> **RECORDS FOR PROCESSING**:

──────

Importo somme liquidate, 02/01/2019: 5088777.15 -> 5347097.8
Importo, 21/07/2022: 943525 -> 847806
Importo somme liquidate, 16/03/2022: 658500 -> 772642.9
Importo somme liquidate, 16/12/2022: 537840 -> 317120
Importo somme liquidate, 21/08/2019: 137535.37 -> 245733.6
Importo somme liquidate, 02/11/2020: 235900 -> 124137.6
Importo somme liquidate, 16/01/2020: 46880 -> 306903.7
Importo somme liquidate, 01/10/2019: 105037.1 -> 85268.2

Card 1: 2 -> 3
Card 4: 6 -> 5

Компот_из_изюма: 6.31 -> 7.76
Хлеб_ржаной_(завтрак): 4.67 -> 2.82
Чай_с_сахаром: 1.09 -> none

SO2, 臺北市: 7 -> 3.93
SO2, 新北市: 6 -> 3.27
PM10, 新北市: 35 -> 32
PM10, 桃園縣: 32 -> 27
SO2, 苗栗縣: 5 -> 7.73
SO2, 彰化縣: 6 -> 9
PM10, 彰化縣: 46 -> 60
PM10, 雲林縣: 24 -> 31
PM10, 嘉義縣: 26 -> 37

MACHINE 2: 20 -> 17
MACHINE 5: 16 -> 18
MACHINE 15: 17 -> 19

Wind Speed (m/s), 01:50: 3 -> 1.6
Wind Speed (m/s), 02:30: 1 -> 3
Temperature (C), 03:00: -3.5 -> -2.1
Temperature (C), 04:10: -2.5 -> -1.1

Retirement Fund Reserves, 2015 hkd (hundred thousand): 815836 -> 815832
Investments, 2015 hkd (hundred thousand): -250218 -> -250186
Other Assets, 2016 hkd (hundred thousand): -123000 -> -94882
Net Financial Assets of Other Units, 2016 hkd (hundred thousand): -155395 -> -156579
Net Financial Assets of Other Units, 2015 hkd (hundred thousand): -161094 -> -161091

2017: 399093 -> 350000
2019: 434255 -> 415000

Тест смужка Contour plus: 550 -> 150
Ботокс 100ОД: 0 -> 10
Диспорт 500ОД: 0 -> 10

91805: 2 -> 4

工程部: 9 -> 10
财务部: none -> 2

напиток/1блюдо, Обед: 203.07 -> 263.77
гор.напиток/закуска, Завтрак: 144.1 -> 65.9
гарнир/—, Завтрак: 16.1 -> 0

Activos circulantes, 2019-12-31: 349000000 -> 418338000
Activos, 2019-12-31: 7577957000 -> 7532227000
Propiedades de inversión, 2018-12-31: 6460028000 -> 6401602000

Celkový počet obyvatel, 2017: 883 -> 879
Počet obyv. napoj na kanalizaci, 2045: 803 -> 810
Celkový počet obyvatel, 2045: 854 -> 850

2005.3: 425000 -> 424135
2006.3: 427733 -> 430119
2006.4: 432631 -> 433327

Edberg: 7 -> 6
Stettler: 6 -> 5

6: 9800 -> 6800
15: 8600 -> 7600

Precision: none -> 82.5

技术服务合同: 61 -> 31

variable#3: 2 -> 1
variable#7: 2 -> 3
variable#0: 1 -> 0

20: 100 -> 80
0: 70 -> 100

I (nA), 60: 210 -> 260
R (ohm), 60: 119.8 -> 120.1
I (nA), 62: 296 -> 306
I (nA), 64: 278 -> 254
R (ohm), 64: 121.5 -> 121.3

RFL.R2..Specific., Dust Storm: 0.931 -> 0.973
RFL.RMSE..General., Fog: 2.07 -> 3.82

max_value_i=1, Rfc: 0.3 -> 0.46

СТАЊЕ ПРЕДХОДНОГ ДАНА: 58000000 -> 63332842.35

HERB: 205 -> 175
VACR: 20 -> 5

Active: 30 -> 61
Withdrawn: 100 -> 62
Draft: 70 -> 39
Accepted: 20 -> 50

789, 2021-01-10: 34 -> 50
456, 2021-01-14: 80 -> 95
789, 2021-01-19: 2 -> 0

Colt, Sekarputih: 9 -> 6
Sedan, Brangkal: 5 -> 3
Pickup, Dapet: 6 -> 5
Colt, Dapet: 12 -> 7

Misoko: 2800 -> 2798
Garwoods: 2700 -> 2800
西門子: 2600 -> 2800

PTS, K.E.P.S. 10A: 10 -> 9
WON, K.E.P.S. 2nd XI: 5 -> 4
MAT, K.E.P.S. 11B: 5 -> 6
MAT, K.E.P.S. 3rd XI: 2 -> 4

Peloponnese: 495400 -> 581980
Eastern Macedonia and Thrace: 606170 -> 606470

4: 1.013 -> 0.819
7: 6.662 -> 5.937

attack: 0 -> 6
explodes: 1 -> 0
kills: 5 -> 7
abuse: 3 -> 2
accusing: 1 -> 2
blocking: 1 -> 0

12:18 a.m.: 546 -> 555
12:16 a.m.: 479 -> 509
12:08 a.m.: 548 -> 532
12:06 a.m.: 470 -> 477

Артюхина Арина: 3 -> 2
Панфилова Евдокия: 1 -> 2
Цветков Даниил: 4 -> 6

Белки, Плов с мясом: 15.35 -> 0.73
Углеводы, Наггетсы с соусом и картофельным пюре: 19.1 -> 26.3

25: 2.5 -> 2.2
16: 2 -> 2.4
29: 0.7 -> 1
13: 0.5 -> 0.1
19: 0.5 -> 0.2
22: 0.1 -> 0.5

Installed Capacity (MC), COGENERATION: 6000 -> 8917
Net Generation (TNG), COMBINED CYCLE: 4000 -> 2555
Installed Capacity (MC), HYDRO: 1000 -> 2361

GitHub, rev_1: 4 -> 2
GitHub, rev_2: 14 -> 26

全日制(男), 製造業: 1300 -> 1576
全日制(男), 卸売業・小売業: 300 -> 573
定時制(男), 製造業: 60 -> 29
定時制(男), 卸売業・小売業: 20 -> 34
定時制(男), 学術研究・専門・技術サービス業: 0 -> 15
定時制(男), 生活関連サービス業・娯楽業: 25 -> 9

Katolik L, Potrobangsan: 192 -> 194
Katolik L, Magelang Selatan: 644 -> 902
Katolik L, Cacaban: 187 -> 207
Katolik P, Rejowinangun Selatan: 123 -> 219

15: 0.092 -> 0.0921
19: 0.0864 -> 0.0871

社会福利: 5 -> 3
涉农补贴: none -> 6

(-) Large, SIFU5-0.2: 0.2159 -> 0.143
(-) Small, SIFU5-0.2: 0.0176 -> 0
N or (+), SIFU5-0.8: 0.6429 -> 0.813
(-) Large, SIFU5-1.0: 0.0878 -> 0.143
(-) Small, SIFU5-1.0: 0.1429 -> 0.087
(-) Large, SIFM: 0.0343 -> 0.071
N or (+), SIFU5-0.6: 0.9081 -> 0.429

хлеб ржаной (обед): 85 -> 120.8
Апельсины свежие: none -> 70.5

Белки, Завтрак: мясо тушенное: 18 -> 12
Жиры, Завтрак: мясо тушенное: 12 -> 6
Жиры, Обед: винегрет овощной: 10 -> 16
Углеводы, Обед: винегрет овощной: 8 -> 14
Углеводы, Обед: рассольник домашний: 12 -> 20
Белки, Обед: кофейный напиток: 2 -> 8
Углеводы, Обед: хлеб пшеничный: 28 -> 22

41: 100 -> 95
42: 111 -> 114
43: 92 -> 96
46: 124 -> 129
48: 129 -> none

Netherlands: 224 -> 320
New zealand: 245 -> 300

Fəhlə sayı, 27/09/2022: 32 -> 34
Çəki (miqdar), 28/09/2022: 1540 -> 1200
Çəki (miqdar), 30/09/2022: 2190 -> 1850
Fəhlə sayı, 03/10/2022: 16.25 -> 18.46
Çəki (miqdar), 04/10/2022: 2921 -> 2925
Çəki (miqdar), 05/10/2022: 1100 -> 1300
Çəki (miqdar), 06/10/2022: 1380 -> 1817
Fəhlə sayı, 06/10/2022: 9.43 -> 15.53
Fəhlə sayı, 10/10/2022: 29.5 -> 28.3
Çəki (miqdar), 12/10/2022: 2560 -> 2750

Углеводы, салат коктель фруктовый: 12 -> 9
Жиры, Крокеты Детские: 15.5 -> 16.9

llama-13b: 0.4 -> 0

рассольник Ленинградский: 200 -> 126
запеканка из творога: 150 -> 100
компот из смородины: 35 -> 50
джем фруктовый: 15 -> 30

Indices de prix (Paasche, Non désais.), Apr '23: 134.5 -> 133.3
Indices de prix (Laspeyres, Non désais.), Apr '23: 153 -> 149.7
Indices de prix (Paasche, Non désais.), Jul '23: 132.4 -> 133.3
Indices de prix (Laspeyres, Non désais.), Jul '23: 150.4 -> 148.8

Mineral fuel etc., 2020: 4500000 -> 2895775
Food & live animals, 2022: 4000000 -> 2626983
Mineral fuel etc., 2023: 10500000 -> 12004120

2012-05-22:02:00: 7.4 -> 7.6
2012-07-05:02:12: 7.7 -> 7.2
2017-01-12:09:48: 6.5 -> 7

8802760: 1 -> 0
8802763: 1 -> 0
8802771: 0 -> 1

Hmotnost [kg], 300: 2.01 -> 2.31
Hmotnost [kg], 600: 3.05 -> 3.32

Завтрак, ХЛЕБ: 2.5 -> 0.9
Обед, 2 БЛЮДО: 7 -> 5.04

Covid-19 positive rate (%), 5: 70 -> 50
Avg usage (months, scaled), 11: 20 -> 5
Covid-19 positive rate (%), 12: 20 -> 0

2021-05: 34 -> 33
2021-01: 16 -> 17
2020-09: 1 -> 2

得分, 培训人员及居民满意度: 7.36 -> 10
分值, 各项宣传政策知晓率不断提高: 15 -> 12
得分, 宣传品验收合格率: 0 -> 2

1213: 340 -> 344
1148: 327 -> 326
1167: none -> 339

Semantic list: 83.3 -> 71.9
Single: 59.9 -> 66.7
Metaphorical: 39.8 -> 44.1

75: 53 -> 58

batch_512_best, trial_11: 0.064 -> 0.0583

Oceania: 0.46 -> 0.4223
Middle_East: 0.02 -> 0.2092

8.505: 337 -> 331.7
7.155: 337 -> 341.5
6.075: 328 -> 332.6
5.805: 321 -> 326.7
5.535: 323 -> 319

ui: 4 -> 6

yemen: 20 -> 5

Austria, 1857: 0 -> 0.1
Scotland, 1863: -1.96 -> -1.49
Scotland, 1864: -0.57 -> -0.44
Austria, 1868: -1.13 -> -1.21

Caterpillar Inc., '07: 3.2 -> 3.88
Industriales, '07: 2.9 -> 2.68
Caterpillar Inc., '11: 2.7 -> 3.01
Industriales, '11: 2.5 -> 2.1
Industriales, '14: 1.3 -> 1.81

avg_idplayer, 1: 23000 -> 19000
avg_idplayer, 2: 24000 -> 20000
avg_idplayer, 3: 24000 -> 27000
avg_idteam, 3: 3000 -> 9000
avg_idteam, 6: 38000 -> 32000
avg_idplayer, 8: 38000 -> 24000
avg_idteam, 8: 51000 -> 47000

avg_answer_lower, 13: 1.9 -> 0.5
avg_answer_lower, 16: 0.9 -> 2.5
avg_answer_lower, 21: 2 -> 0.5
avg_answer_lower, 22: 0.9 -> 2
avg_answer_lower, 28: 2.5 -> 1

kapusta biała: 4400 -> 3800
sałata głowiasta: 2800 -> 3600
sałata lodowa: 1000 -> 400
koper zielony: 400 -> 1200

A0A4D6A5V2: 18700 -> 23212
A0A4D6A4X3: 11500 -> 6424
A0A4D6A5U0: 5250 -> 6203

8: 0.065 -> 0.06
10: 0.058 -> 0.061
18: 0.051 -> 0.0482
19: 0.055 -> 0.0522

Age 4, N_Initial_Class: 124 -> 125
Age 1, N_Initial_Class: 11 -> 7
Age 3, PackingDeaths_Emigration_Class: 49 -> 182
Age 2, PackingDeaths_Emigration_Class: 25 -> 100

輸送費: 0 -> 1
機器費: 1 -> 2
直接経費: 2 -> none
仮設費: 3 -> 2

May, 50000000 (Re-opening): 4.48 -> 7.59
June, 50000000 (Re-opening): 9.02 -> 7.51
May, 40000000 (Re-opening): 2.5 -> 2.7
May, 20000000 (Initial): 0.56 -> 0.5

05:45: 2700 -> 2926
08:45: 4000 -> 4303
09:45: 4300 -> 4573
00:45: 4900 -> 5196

──────

> **WHAT YOU NEED TO DO**:
Copy exactly the lines that run from the first line of the data to the line containing "Net Financial Assets of Other Units, 2016", please, with both ends included and nothing else.

> **ANSWER TO THIS EXERCISE**:
Importo somme liquidate, 02/01/2019: 5088777.15 -> 5347097.8
Importo, 21/07/2022: 943525 -> 847806
Importo somme liquidate, 16/03/2022: 658500 -> 772642.9
Importo somme liquidate, 16/12/2022: 537840 -> 317120
Importo somme liquidate, 21/08/2019: 137535.37 -> 245733.6
Importo somme liquidate, 02/11/2020: 235900 -> 124137.6
Importo somme liquidate, 16/01/2020: 46880 -> 306903.7
Importo somme liquidate, 01/10/2019: 105037.1 -> 85268.2

Card 1: 2 -> 3
Card 4: 6 -> 5

Компот_из_изюма: 6.31 -> 7.76
Хлеб_ржаной_(завтрак): 4.67 -> 2.82
Чай_с_сахаром: 1.09 -> none

SO2, 臺北市: 7 -> 3.93
SO2, 新北市: 6 -> 3.27
PM10, 新北市: 35 -> 32
PM10, 桃園縣: 32 -> 27
SO2, 苗栗縣: 5 -> 7.73
SO2, 彰化縣: 6 -> 9
PM10, 彰化縣: 46 -> 60
PM10, 雲林縣: 24 -> 31
PM10, 嘉義縣: 26 -> 37

MACHINE 2: 20 -> 17
MACHINE 5: 16 -> 18
MACHINE 15: 17 -> 19

Wind Speed (m/s), 01:50: 3 -> 1.6
Wind Speed (m/s), 02:30: 1 -> 3
Temperature (C), 03:00: -3.5 -> -2.1
Temperature (C), 04:10: -2.5 -> -1.1

Retirement Fund Reserves, 2015 hkd (hundred thousand): 815836 -> 815832
Investments, 2015 hkd (hundred thousand): -250218 -> -250186
Other Assets, 2016 hkd (hundred thousand): -123000 -> -94882
Net Financial Assets of Other Units, 2016 hkd (hundred thousand): -155395 -> -156579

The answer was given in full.